> **What you are asked to do**:
The records are to be repeated in full, with the images removed.

> **Task inputs**:

▬▬▬

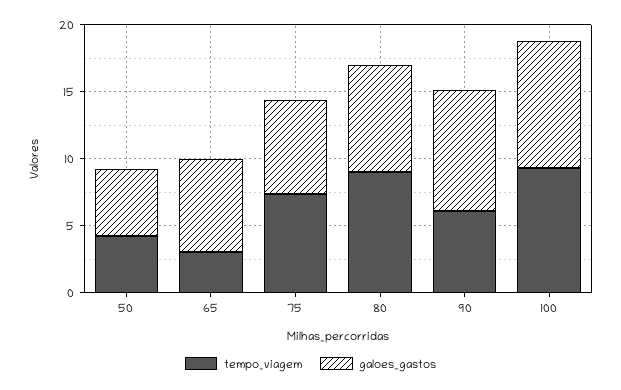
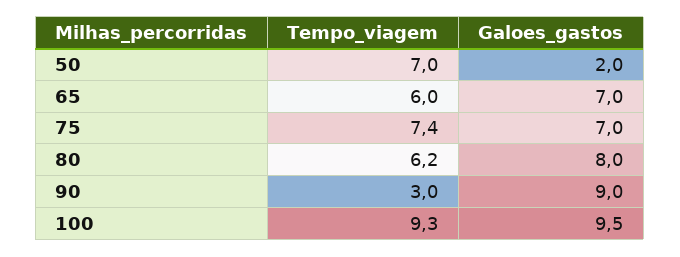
tempo_viagem, 50: 4 -> 7
galoes_gastos, 50: 5 -> 2
tempo_viagem, 65: 3 -> 6
tempo_viagem, 80: 9 -> 6.2
tempo_viagem, 90: 6 -> 3

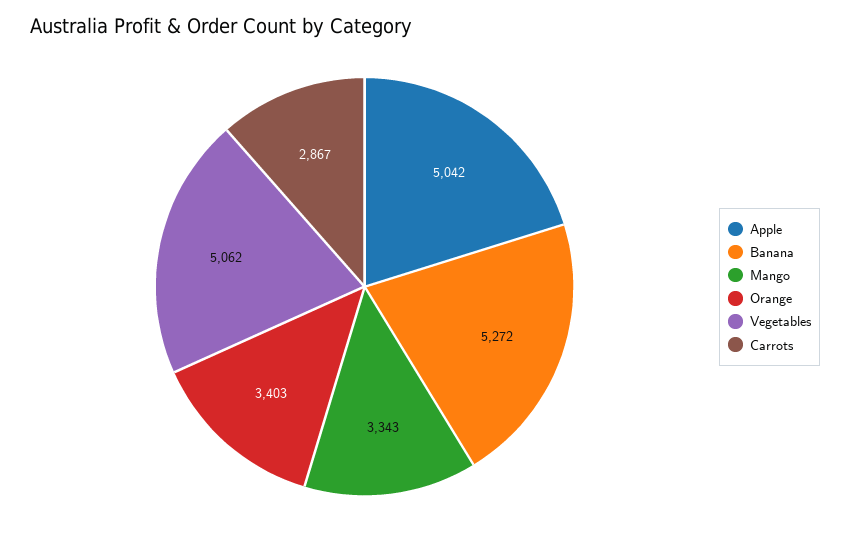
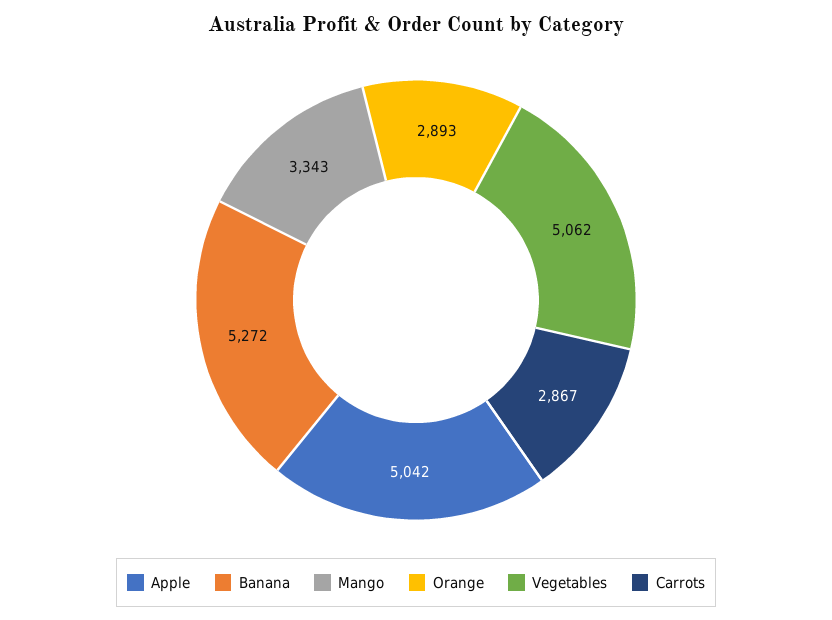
Orange: 3403 -> 2893

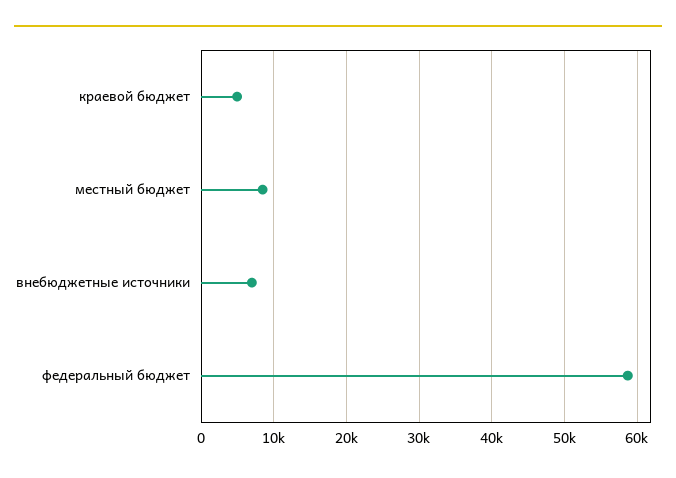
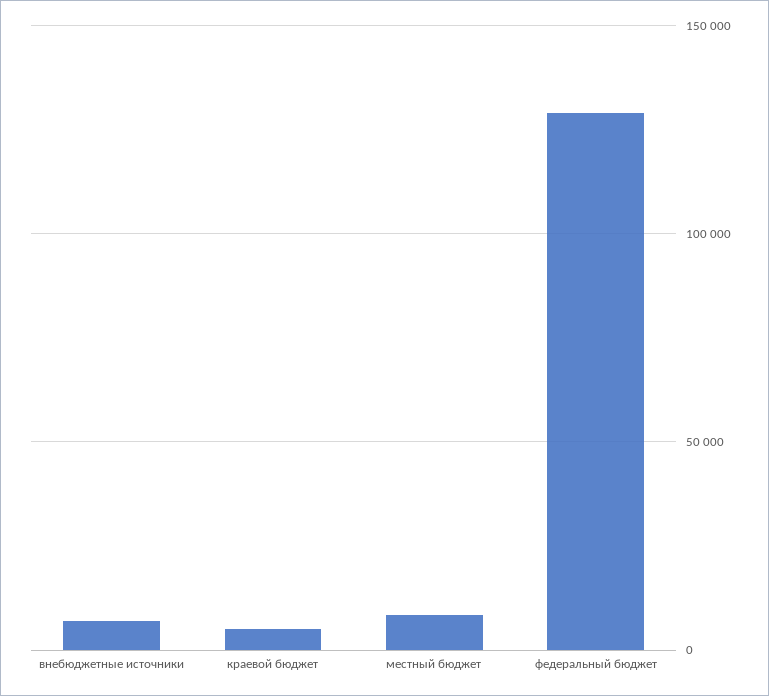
федеральный бюджет: 59000 -> 130000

▬▬▬

> **Reply**:
tempo_viagem, 50: 4 -> 7
galoes_gastos, 50: 5 -> 2
tempo_viagem, 65: 3 -> 6
tempo_viagem, 80: 9 -> 6.2
tempo_viagem, 90: 6 -> 3

Orange: 3403 -> 2893

федеральный бюджет: 59000 -> 130000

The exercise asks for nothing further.